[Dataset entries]
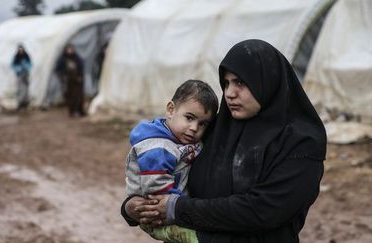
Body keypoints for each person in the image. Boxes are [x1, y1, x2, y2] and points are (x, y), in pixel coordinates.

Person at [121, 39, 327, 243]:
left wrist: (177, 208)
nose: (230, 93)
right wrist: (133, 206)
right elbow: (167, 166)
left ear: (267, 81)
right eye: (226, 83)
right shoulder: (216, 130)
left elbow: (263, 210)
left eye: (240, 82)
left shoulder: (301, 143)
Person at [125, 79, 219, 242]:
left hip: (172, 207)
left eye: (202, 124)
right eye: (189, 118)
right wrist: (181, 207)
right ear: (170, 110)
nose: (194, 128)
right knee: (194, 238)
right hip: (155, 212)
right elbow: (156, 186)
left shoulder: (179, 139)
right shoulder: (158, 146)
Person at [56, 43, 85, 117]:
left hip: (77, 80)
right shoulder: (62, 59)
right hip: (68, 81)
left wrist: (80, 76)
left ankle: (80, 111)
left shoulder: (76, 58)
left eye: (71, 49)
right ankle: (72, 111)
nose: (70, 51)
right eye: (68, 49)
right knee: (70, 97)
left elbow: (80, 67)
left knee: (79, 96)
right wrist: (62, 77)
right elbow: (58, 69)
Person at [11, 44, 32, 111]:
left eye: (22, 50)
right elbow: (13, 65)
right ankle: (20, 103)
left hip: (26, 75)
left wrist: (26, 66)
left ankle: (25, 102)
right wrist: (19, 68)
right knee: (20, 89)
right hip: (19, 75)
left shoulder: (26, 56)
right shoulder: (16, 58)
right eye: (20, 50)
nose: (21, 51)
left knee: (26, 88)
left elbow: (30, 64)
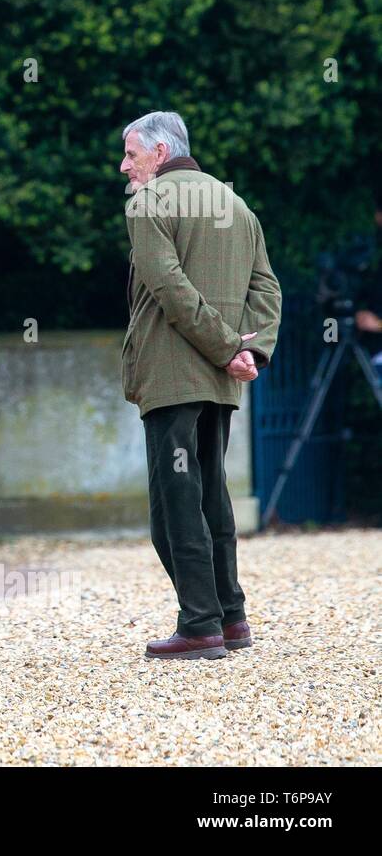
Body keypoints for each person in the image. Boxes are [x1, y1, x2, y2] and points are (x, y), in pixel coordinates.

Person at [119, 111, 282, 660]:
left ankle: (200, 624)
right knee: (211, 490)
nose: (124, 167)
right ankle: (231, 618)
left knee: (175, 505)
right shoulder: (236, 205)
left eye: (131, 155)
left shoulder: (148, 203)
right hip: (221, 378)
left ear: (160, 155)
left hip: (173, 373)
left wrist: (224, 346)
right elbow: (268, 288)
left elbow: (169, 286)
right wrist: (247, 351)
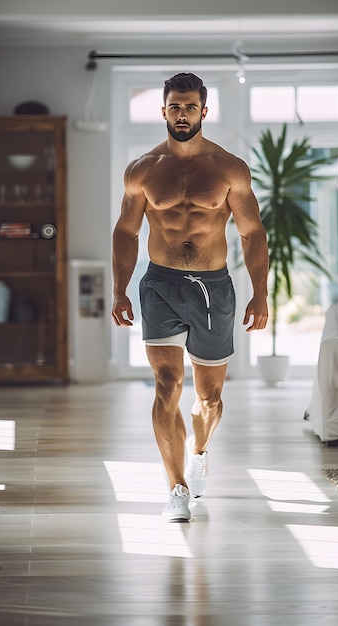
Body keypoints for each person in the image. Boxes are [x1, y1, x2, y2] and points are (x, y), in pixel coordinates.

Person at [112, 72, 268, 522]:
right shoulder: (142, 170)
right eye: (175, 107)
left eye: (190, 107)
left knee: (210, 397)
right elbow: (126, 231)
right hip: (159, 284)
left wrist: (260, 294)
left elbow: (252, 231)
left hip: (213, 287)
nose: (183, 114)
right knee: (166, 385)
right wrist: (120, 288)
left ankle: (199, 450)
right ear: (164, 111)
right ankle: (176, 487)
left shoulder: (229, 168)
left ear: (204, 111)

==

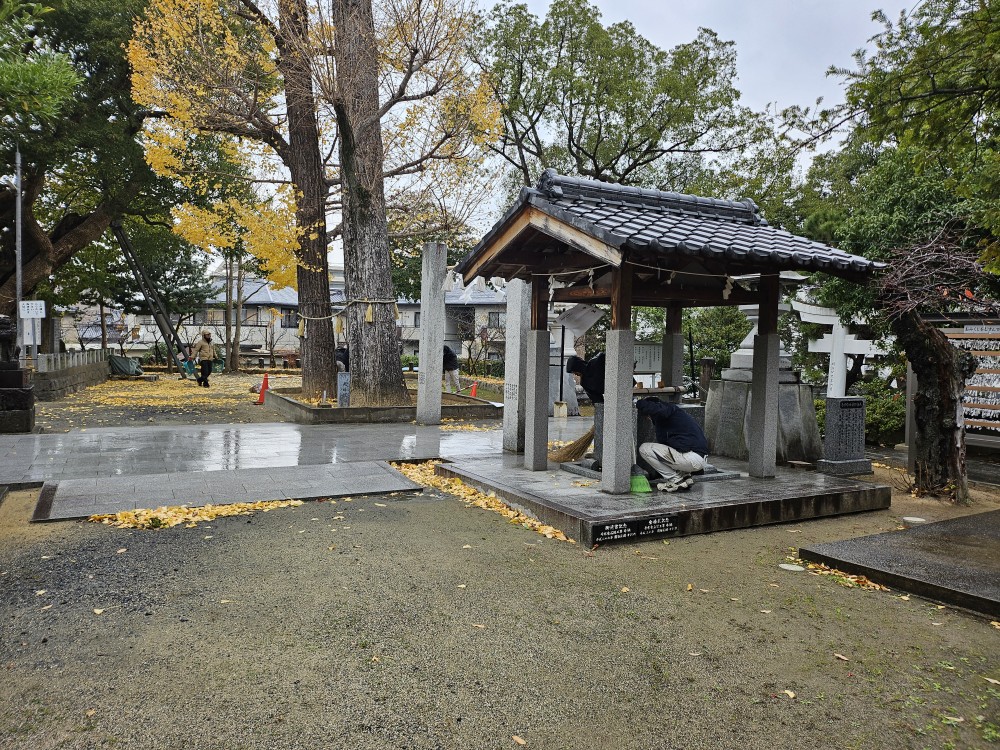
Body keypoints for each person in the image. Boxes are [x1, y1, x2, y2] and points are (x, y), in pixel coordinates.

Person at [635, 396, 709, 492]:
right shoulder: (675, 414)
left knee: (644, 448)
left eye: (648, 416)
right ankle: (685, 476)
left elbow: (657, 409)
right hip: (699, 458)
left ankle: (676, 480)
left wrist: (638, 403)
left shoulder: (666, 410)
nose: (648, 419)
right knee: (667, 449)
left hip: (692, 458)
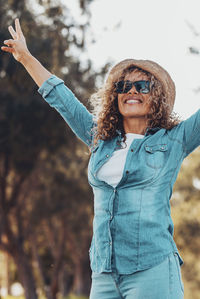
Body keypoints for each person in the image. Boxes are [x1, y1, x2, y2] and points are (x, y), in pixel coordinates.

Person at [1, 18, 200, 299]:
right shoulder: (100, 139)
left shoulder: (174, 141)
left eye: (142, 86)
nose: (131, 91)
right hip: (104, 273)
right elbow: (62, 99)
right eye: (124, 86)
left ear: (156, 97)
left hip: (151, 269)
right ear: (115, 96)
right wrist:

§ **WHAT NEEDS TO BE DONE**
Above are some lines. Repeat exactly, and only, those from the line that has "right shoulder: (158, 146)" through the line that has "left elbow: (30, 64)".

§ **PROBLEM SOLUTION**
right shoulder: (158, 146)
Person at [56, 43, 85, 117]:
left hip: (77, 80)
right shoulder: (62, 59)
right hip: (68, 81)
left wrist: (80, 76)
left ankle: (80, 111)
left shoulder: (76, 58)
left eye: (71, 49)
right ankle: (72, 111)
nose: (70, 51)
right eye: (68, 49)
right knee: (70, 97)
left elbow: (80, 67)
left knee: (79, 96)
right wrist: (62, 77)
right elbow: (58, 69)
Person at [11, 44, 32, 111]:
left eye: (22, 50)
right elbow: (13, 65)
right ankle: (20, 103)
left hip: (26, 75)
left wrist: (26, 66)
left ankle: (25, 102)
right wrist: (19, 68)
right knee: (20, 89)
right hip: (19, 75)
left shoulder: (26, 56)
right shoulder: (16, 58)
right eye: (20, 50)
nose: (21, 51)
left knee: (26, 88)
left elbow: (30, 64)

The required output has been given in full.